Edinilen bilgiye göre, İklim Şurası’nda alınan kararların hayata geçirilmesi için çalışmalar başlatıldı. Şura’da sunulan raporlar, dünyayı bekleyen gelecek ve Türkiye’nin yeşil dönüşümü hızlandırması gerektiğine ilişkin verileri ortaya koydu. Toplantıda, ortaya konulan verileri değerlendiren, TBMM Sanayi Komisyonu Başkanı Ziya Altunyaldız şunları söyledi:

MALİYETİ 4 MİLYAR EURO

“Dönüşüme ayak uydurursak fırsatları avantaja çeviririz, ayak uyduramamanın maliyeti ise 4 milyar . İklim değişikliğiyle ve küresel ısınmayla mücadelede hayata geçirmemiz gereken yeşil dönüşüm süreci aslında önümüzde fırsatları ve tehditleri beraber sunuyor. Tüm dünyada hızla şekillenen yeşil dönüşüm sürecine ayak uyduran üreticilerimiz ve ihracatçılarımız, söz konusu pazarlardaki rekabetçi gücünü artıracaklar.”

ANA BAŞLIKLAR

Yeşil dönüşüm ve yeşil kalkınma raporlarında, 2050 yılına kadar sıfır emisyon kararının hayata geçirilmesi, afetlerin önlenmemesi durumunda 2050 yılındaki maliyetin 23 trilyon liraya çıkacağı ve denizlerin yükselmesinin 100 milyon insanı etkileyeceğine ilişkin değerdirmeler yer aldı. Ana başlıklar şöyle :

TÜRKİYE’Yİ BEKLEYENLER

“Türkiye’de ilk kez düzenlenen İklim Şurası ile birlikte tüm paydaşların katılımcı değerlendirmeleriyle birlikte 7 başlıkta 76’sı öncelikli olmak üzere 217 tavsiye kararı, ülkemizin iklim değişikliğiyle mücadeledeki yol haritasını belirleyecek. İklim değişikliğinin zararları artık önlenemez boyutlara ulaşıyor, tüm dünyanın etkili adımları bir an önce hayata geçirmesi gerekmektedir.

MASADAKİ SORUN

Küresel ısınmanın yarattığı etkiyle birlikte deniz seviyesinin yükselmesi çok kısa bir sürede 100 milyon insanın yaşam alanlarının su altında kalmasına sebep olacak. Bu yüzyılın sonuna kadar sadece İstanbul ve İzmir’de 300 bin kişi daha doğrudan taşkın riskiyle karşı karşıya kalacak. Ülkemiz, 2000’li yıllarda yılda ortalama 146 doğal afet yaşanırken sadece 2020 yılında 984 doğal afet ile mücadele etmek zorunda kaldı. Son 30 yılda ülkemizde sel felaketlerinin sayısı 10 kat arttı. Eğer iklim krizine dur demezsek 2050 yılına kadar afetlerin dünya ekonomisine maliyeti 23 trilyon dolara kadar yükselecek.

ÖNEMLİ KARARLAR

‘Kirleten öder’ ilkesiyle, çevrenin tahribatına sebep olan kim ise sorumluluğunun da üstlenilmesi ve ağır yaptırımlar ile cezalandırılması gerekmektedir. Ekolojik dengeye yönelik tehditler ‘çevre suçu’ olarak nitelendirilerek ülkelerin mevzuatlarına dahil edilmelidir. Türkiye’nin de katıldığı İskoçya’daki COP26 Zirvesi’nde, küresel ekonominin yüzde 90’ını oluşturan ülkeler, 2050 yılına kadar net sıfır emisyon taahhüdü verdiler.

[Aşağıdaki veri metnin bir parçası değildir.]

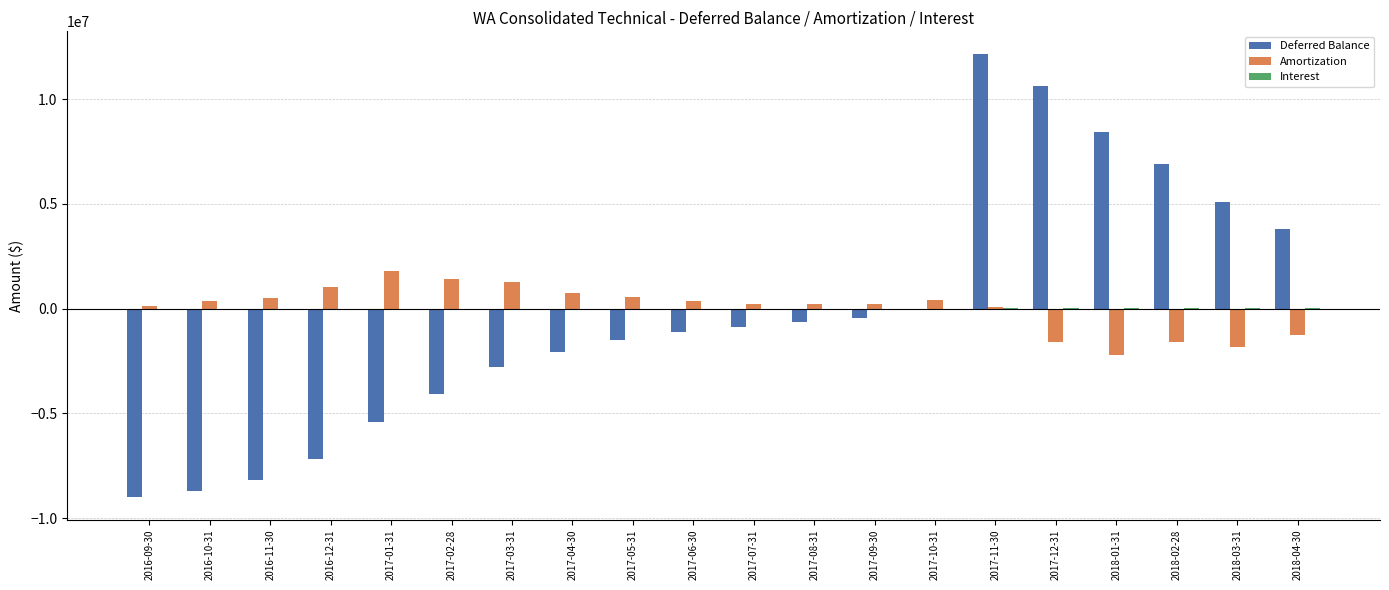

What is the sum of all Amortization values?

829132.6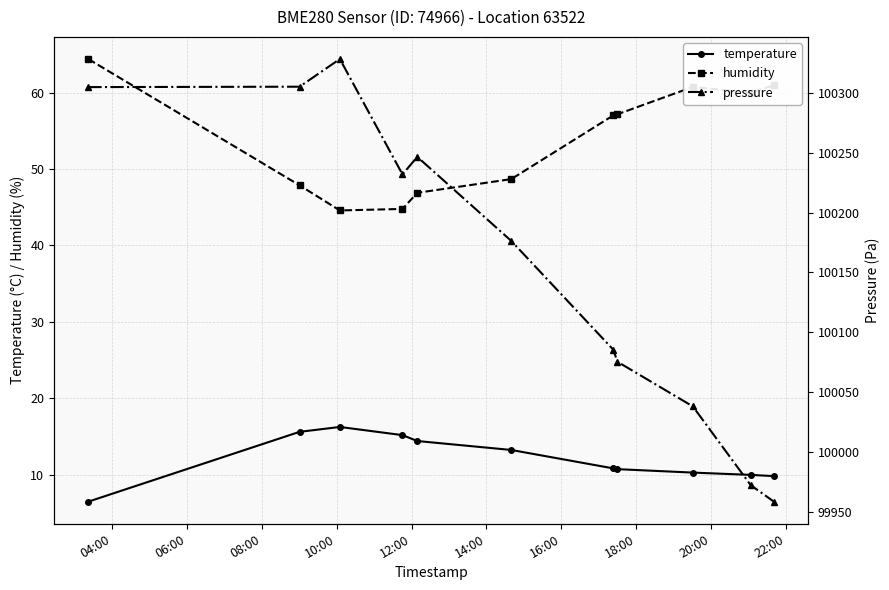

Does the chart have visible grid lines?

Yes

YENİ DÖNEMİN CAZİBE MERKEZİ

TÜRKİYE, küresel yeşil dönüşüm ve sürdürülebilir kalkınma süreciyle birlikte, ticarette, enerjide, sanayide ve üretim süreçlerinde, yatırımlarda ve daha birçok alanda köklü bir dönüşüm potansiyeli ile yeni dönemin en önemli üretim merkezi adayı olabilir. Yeşil Mutabakatı kararlı bir şekilde yürürlüğe koymakta kararlı Avrupa’ya olan yakınlığımız, güçlü üretim kabiliyetlerimiz, işgücü potansiyelimiz, adaptasyon hızımız, salgınla beraber küresel tedarik zincirlerindeki kayma bizi yeni dönemin cazibe merkezi haline getirebilir.